-------- Original Message -------- Subject: Re: [PPL-devel] PPL: Problem with Checked-Ints Date: Tue, 20 Feb 2007 11:00:41 +0100 From: Didier Lime Didier.Lime@irccyn.ec-nantes.fr To: Roberto Bagnara bagnara@cs.unipr.it References: 9F1730A5-0443-4D9A-B958-C33EC329191C@irccyn.ec-nantes.fr 45DA0CEF.8040107@cs.unipr.it

Dear Roberto,

First, thanks your for quick and thorough answer!

I have checked. The overflow is genuine: the statement `cout << P << endl;' checks whether `P' is empty in order to print `false' in case it is. To do so, it calls a conversion routine that, at some stage, multiplies 46342 by 46341, and this gives an overflow on 32-bit integers (46342*46341 = 2147534622 > 2147483647).

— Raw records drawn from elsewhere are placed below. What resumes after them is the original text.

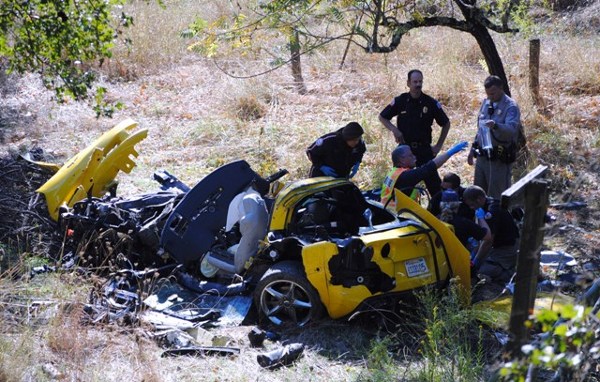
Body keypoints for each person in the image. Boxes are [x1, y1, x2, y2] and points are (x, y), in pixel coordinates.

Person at [379, 69, 451, 196]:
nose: (418, 84)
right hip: (405, 152)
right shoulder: (400, 101)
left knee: (435, 187)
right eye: (415, 82)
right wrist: (394, 130)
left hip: (424, 150)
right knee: (401, 187)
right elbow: (382, 117)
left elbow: (446, 123)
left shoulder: (430, 103)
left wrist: (438, 146)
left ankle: (437, 212)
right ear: (408, 83)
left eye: (420, 81)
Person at [468, 75, 522, 199]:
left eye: (493, 93)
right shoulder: (486, 103)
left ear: (501, 88)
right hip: (482, 157)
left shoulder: (510, 106)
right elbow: (480, 128)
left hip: (499, 159)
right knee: (477, 194)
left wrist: (496, 126)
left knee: (496, 197)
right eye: (488, 94)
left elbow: (512, 130)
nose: (490, 97)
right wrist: (473, 148)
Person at [380, 141, 468, 211]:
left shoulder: (394, 173)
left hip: (388, 212)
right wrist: (450, 152)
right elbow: (430, 167)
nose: (415, 157)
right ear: (402, 160)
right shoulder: (405, 176)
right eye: (411, 155)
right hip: (397, 215)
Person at [462, 185, 520, 284]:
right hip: (496, 245)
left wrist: (476, 261)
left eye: (472, 204)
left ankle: (510, 273)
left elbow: (488, 241)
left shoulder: (492, 211)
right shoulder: (484, 206)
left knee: (482, 271)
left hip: (507, 247)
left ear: (479, 199)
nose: (471, 208)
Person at [438, 189, 491, 259]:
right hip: (458, 261)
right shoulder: (464, 223)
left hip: (438, 260)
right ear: (457, 205)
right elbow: (487, 236)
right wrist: (481, 218)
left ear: (441, 205)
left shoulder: (433, 220)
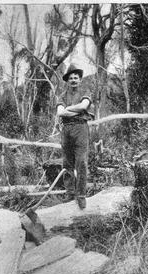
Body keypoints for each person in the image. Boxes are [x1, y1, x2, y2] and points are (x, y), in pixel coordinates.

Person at [56, 64, 94, 209]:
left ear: (79, 79)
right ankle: (70, 192)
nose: (73, 80)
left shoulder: (85, 91)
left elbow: (84, 106)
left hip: (80, 128)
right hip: (66, 130)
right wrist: (74, 110)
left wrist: (69, 109)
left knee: (81, 162)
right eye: (71, 78)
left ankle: (81, 195)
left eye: (75, 78)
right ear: (67, 80)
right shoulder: (63, 95)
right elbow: (60, 112)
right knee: (67, 163)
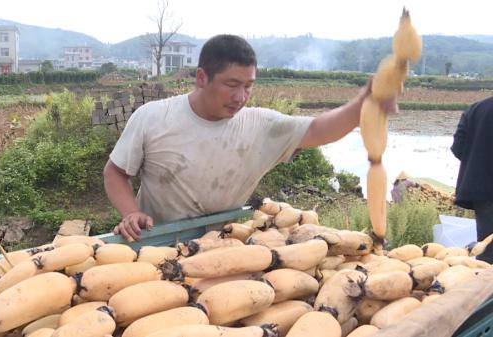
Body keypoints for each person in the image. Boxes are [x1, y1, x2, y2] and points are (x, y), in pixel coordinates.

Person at [104, 34, 397, 241]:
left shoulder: (260, 125)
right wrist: (131, 213)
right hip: (156, 241)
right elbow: (115, 172)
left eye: (248, 86)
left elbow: (319, 130)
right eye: (231, 84)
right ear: (202, 77)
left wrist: (362, 104)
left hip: (225, 243)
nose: (240, 97)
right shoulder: (154, 117)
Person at [451, 96, 493, 262]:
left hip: (481, 188)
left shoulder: (476, 109)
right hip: (482, 186)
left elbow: (457, 147)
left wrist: (478, 163)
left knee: (487, 247)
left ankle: (485, 285)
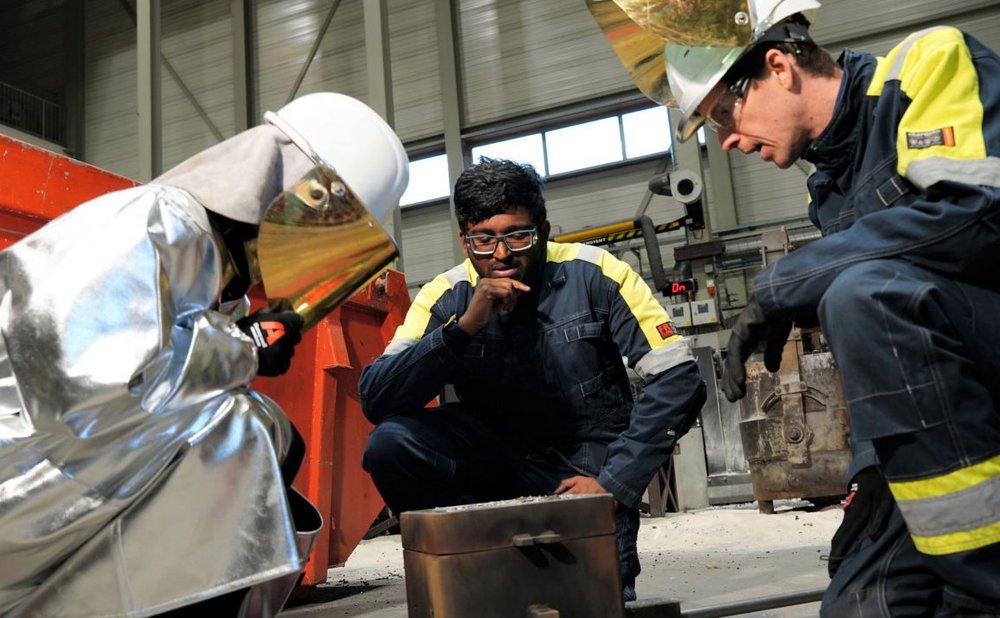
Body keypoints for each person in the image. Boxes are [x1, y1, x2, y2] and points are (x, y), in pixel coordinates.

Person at [590, 0, 1000, 615]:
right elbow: (893, 361)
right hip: (941, 422)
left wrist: (785, 284)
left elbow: (976, 211)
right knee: (858, 605)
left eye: (724, 113)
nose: (725, 140)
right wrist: (868, 476)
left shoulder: (927, 67)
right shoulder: (830, 189)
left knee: (862, 295)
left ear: (779, 67)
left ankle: (983, 586)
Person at [0, 92, 409, 617]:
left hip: (62, 463)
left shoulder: (216, 264)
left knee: (268, 434)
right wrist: (244, 347)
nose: (317, 254)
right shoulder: (157, 222)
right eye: (328, 229)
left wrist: (238, 339)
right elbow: (84, 377)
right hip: (26, 456)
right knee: (243, 431)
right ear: (296, 194)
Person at [359, 158, 707, 602]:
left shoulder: (597, 274)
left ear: (542, 228)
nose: (501, 255)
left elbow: (678, 378)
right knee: (390, 443)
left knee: (589, 600)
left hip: (580, 467)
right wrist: (463, 328)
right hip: (489, 460)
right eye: (483, 240)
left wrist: (613, 483)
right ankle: (460, 553)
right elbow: (376, 396)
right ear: (464, 239)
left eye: (517, 236)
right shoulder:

OK. I had not anticipated this kind of operations, especially since in my particular application, coefficients are supposed to always decrease.

I guess I should be using arbitrary length integers anyway! But for now, I will take my chance with 64 bit checked integers (they should still be more efficient even on 32 bit computers).

...

I hope it is not just a misuse from me... Please ask if you need some more information.

I think your surprise is due to the PPL internal computations: your problem does no seem to have big enough coefficients to justify an overflow with 32-bit integers, but in fact it has.

Indeed! 46342 does not sound like big when dealing with 32 bit integers (though I now understand it actually is!)

A few further annotations: I had to change two `using' directives in your program so as to read

using namespace Parma_Polyhedra_Library;
using namespace Parma_Polyhedra_Library::IO_Operators;

OK. I actually got lazy when typing my sample code (and PPL seemed OK when browsing the source code of the library).

If you change the output statement to

cout << P.constraints() << endl;

the conversion routine is not called and you will see the right result being printed.

If I remember well, in the real application, I had this overflow in remove_space_dimensions (in the conversion routine called by some minimize function, if I remember my stack frames correctly). Maybe due to the same emptiness test.

Note also that C_Polyhedron objects are significantly more efficient than NNC_Polyhedron objects: so, if you don't need to work with non-closed polyhedra (i.e., don't need strict inequalities) you may consider to use the former for efficiency.

Good idea but, in Romeo, I actually need those non-strict inequalities so this is not an option.

Finally, the new paper BagnaraHZ06TR (BibTeX enty below the signature) can give you other indications about how to best use the PPL.

Thanks again for your answer and more generally, I must say I do appreciate programming with this library. From my point of view, you have really done a great piece of work!

Best wishes,

Didier

-- Dr. Didier Lime Maître de Conférences IRCCyN / École Centrale de Nantes Nantes, France

http://www.irccyn.ec-nantes.fr/~lime